Drivers of maxi taxi, private owner-operated minibuses in Port of Spain’s City Gate transport hub disrupted their service briefly on the morning of November 22. The drivers, members of the Maxi Taxi Association, disrupted traffic in City Gate over infrastructure issues and nonpayment by the Education Ministry of money owed them for transporting school children.

The infrastructure issue mainly concerns the lack of road repairs, especially potholes, and uncleaned roadways. As for the delayed pay, about 10 million Trinidad dollars (US$1.48 million) is owed to some 300 drivers. An Education Ministry spokesman claimed that it is processing invoices and that “we are working assiduously to effect payments to the service providers,” though they may not get them until this week.

Rotating strike by Argentine metro workers over asbestos in coaches

The Subte and Premetro Workers Association of Buenos Aires (AGTSyP), which represents workers in the city’s subways, called for a rotating strike November 20 to demand that studies related to the effects of the presence of asbestos on workers in the underground system’s cars be carried out more thoroughly and the results be made public. Three lines were opened three hours later than usual that morning and three others, as well as Premetro, the only aboveground line, were closed two hours early that night.

AGTSyP demands that both the state-owned Buenos Aires Underground (Sbase) system and the private concessionaire Metrovías stop dragging their feet on clinical studies of the employees and publication of their findings. So far, 180 workers for the northern B Line have been evaluated and at least 13 have been diagnosed with pleural plaques, the most common lung disease related to exposure to asbestos.

Sbase purchased 36 cars from Metro de Madrid in 2011 and 2012. In 2013 it bought another three from Japan. Asbestos was discovered in the cars’ electrical components. Two Metro de Madrid workers so far have died from exposure to asbestos.

AGTSyP is calling for the state Workplace Risk Insurance studies on workers for all the lines in the system to be expanded and published and for “a concrete date on which they are going to buy the new fleet, starting with Line B.” The union announced that it has brought a lawsuit before the Buenos Aires courts.

United States

Pennsylvania law requires immigration checks

A new law enacted by the state of Pennsylvania at the behest of building trades unions now requires all construction companies in the state to run immigration checks on workers through the federal E-Verify.

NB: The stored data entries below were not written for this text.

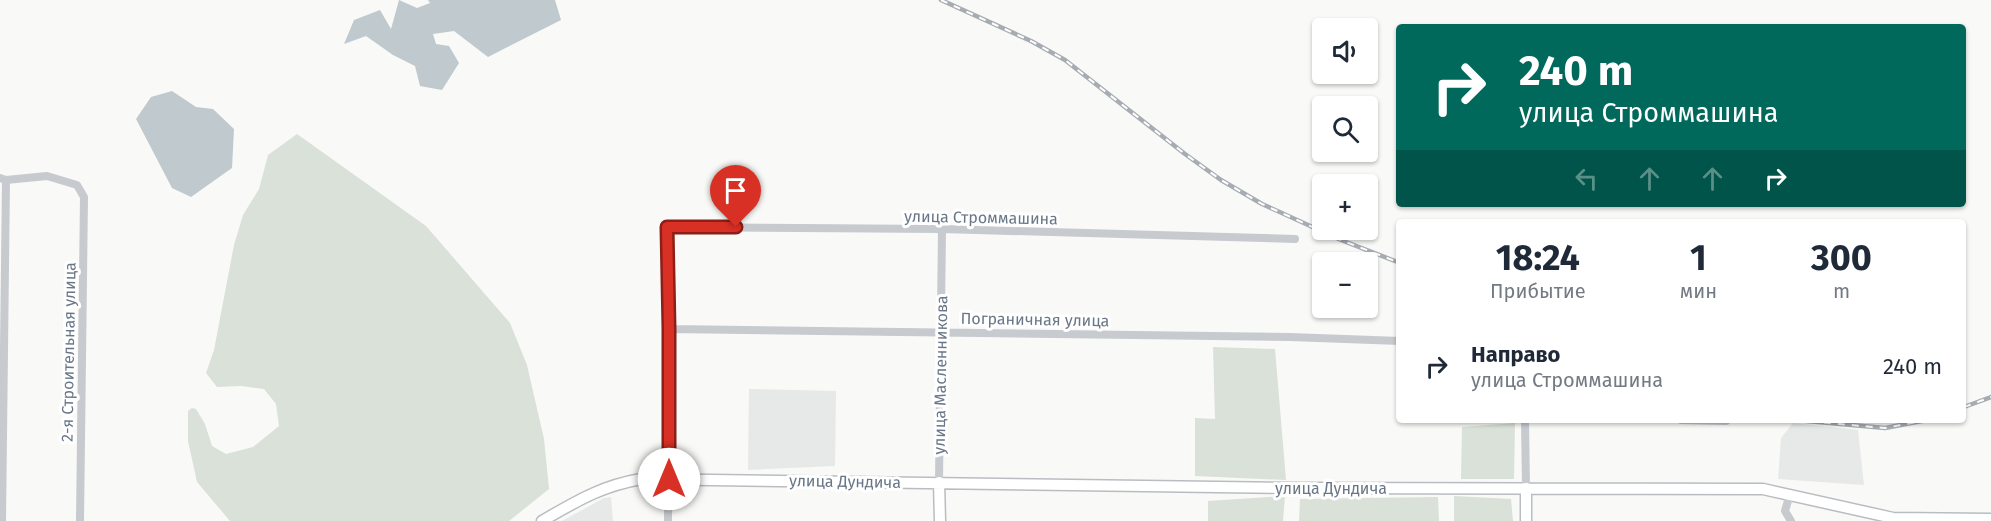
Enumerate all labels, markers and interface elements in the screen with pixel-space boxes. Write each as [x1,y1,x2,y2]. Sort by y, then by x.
map controls [1312,18,1378,318]
button: sound [1312,18,1378,84]
text: 240 m [1519,46,1633,96]
icon: right [1420,48,1498,126]
button: search [1312,96,1378,162]
text: улица Строммашина [1519,97,1778,129]
icon: left [1570,162,1603,195]
icon: ahead [1633,162,1666,195]
icon: ahead [1696,162,1729,195]
icon: right [1759,162,1792,195]
pin [710,165,761,227]
icon: arrive [719,174,752,207]
button: + [1312,174,1378,240]
street label: улица Строммашина [904,207,1058,228]
text: 18:24 [1496,236,1580,280]
text: 1 [1690,236,1707,280]
text: 300 [1811,236,1872,280]
button: − [1312,252,1378,318]
street label: 2-я Строительная улица [57,262,80,442]
text: Прибытие [1490,279,1586,303]
text: мин [1680,279,1717,303]
text: m [1833,279,1850,303]
street label: улица Масленникова [930,295,951,455]
street label: Пограничная улица [960,309,1110,330]
text: Направо [1471,341,1560,368]
icon: right [1420,350,1453,383]
text: 240 m [1883,353,1942,380]
text: улица Строммашина [1471,368,1663,392]
position arrow [637,447,701,511]
street label: улица Дундича [789,471,901,492]
street label: улица Дундича [1275,479,1387,498]

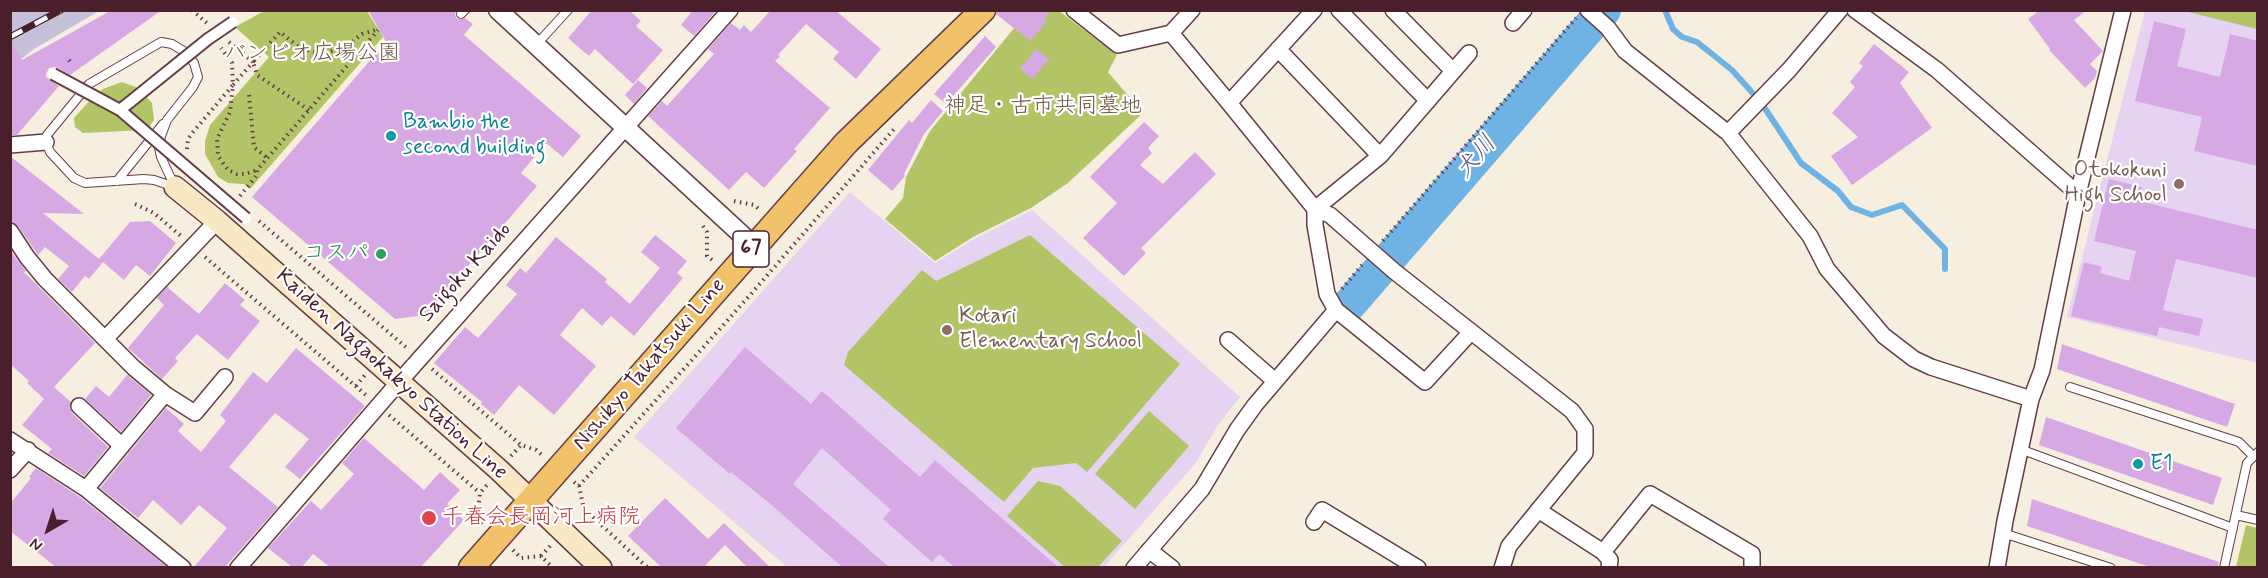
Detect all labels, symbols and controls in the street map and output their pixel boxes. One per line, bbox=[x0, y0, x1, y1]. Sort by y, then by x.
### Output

Immigrant rights advocates say the new law will hurt all workers by making employers less likely to hire immigrants and would intensify the “culture of fear” being promoted by the Trump administration. The passage of the law comes at time of a shortage of construction workers.

The unions’ support for the bill underscores their reactionary nationalist orientation, aimed at pitting American workers against immigrant workers. Such divide and conquer tactics serve to undermine any struggle for the defense of wages and working conditions for immigrant and native-born workers alike.